Maryland is on the verge of a major clean, modern transportation revolution: the new Statewide Electric Vehicle Portfolio. The portfolio would enable electric utilities to make significant investments to support charging station installations, to educate customers on the benefits of electric vehicles (EVs), and to fund innovative projects that increase electric mobility in disadvantaged communities. But whether it turns into reality is now up to the Maryland Public Service Commission. Last week marked the start of hearings on the proposal, where the PSC will be gathering public comments.
Electrifying transportation in Maryland will bring a host of benefits to all residents. Drivers will be able to choose vehicles that are cheaper to operate and maintain than those that rely on gasoline. Going electric will reduce the use of fossil fuel and improve the air we breathe. And electric power customers will save money as utilities make more efficient use of the power grid.
But these benefits will remain hypothetical unless EV owners (who numbered 9,700 in the state in mid-2017) can recharge their vehicles when and where it’s convenient. In a recent survey by Altman Vilandrie & Co., 85 percent of respondents cited a lack of charging stations as a reason they are not buying an electric vehicle.

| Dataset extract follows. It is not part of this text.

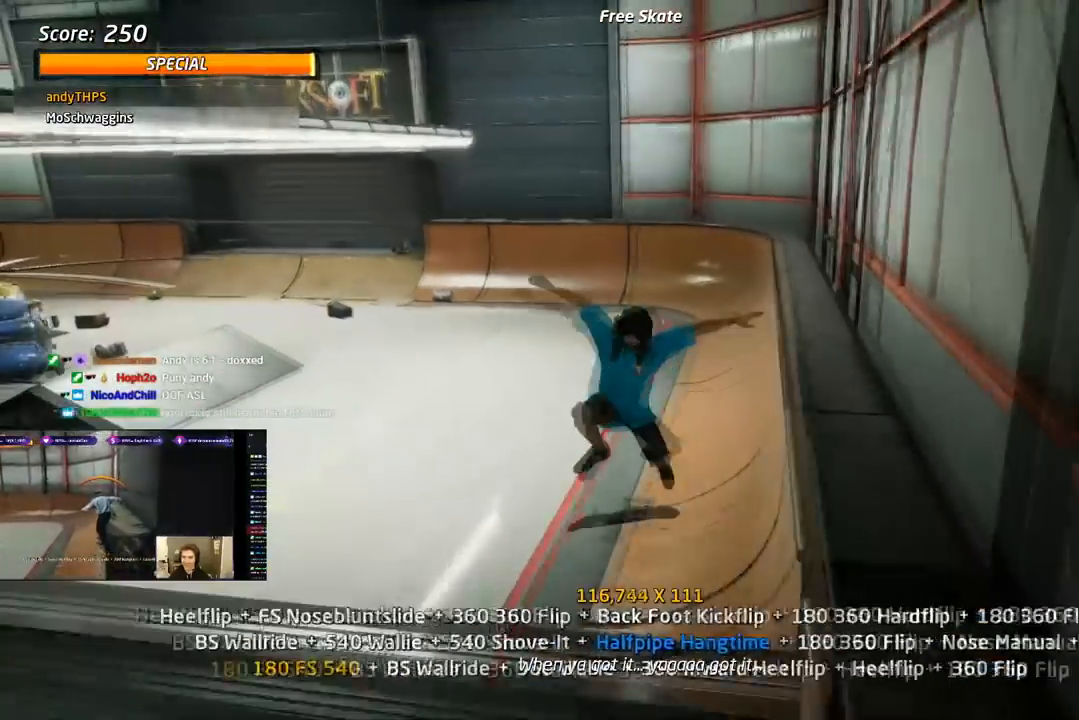
{"buttons": ["CROSS", "DPAD_UP"], "right_stick": "center", "events": [[67, "SQUARE", "down"], [200, "DPAD_LEFT", "up"], [250, "CROSS", "down"], [267, "DPAD_DOWN", "down"], [267, "SQUARE", "up"], [350, "DPAD_DOWN", "up"], [400, "DPAD_UP", "down"], [467, "L1", "up"]]}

The Statewide Electric Vehicle Portfolio would boost the state’s charging infrastructure by 24,000 new stations, allowing Maryland’s EV drivers to easily power up where they live, work, and play.

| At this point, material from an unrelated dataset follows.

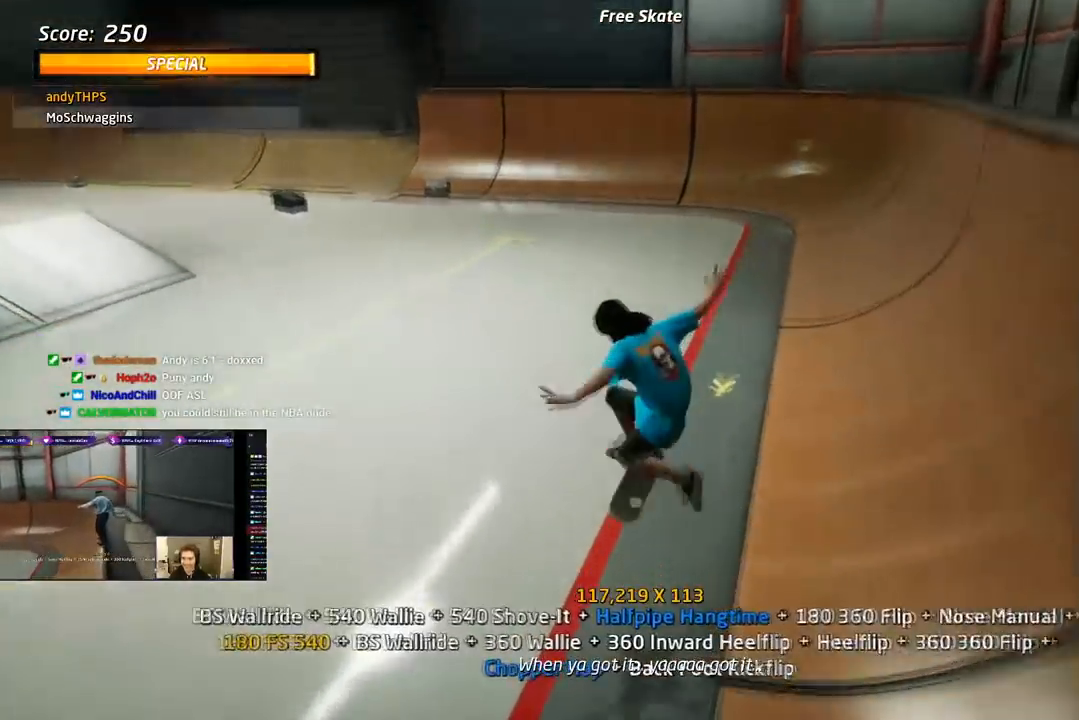
{"buttons": ["CROSS", "SQUARE", "L1", "DPAD_DOWN"], "right_stick": "center", "events": [[17, "DPAD_UP", "up"], [67, "DPAD_DOWN", "down"], [133, "DPAD_LEFT", "down"], [183, "SQUARE", "down"], [217, "CROSS", "up"], [217, "L1", "down"], [300, "SQUARE", "up"], [350, "SQUARE", "down"], [383, "DPAD_DOWN", "up"], [417, "DPAD_LEFT", "up"], [483, "DPAD_DOWN", "down"], [500, "CROSS", "down"]]}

Maryland has been a leader in embracing the potential of EVs. The Public Service Commission should seize this moment to build on the state’s EV leadership and approve a proposal supported by a wide variety of different groups, including General Motors, Economic Alliance of Greater Baltimore, and Marylanders for Energy Democracy and Affordability.

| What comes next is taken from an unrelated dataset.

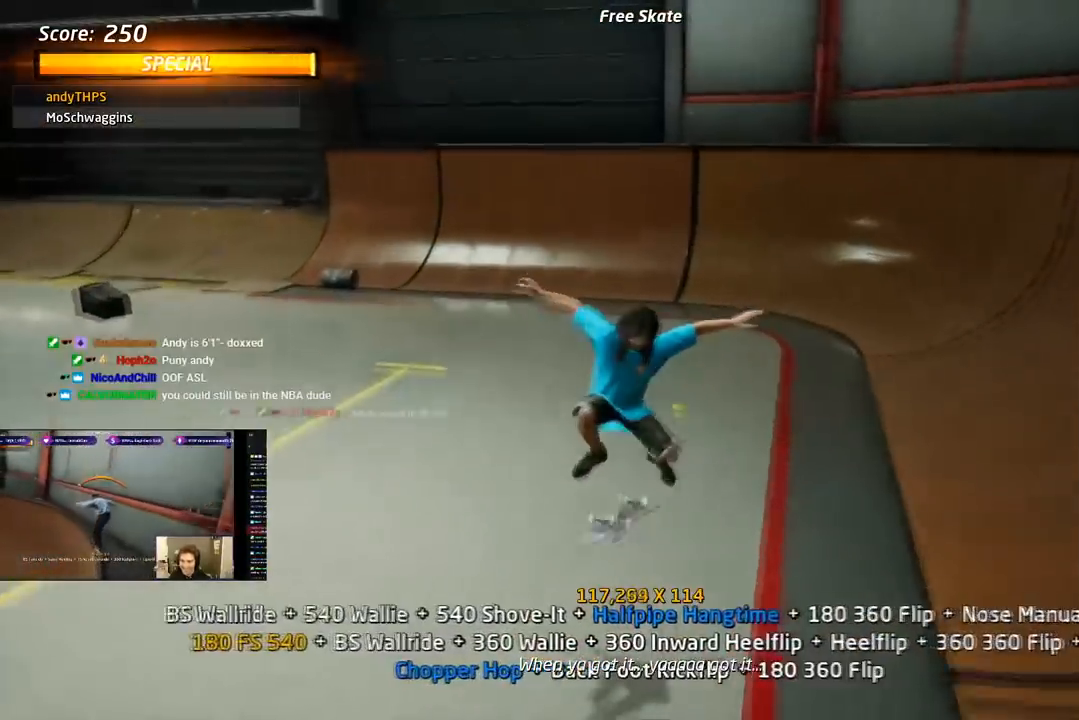
{"buttons": ["CROSS"], "right_stick": "center", "events": [[17, "SQUARE", "up"], [100, "DPAD_DOWN", "up"], [100, "L1", "up"], [167, "DPAD_UP", "down"], [283, "DPAD_UP", "up"], [333, "DPAD_UP", "down"], [450, "DPAD_UP", "up"]]}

The plan will maximize the benefits of the electrification transition; more EV charging can have the positive effect of lower electric rates for all consumers. A recent cost-benefit analysis by M.J. Bradley & Associates calculated that even non-EV owners would realize an average of $141 in benefits annually if Maryland is able to achieve its 300,000 electric vehicle goal by 2025.
With more than 550 employees at six locations in the state, clearly Siemens employees in the Old Line State could benefit from additional transportation options.
Every year, automakers introduce new EV models into the market across all vehicle classes. Bloomberg New Energy Finance predicts that the average price of EVs will fall below that of conventional vehicles between 2025 and 2030. Many EVs today already out-compete their gasoline-powered counterparts on comfort, performance, and total cost of ownership.
The portfolio provides a road map for catapulting Maryland to the leading edge of the advanced vehicle revolution and driving benefits to all Marylanders. It’s time for the Maryland Public Service Commission to approve the Statewide Electric Vehicle Portfolio and ensure that Maryland enjoys a clean, modern transportation future.
Bonnie Datta is senior director, Americas & Asia Pacific, regulatory affairs & market development, for Siemens.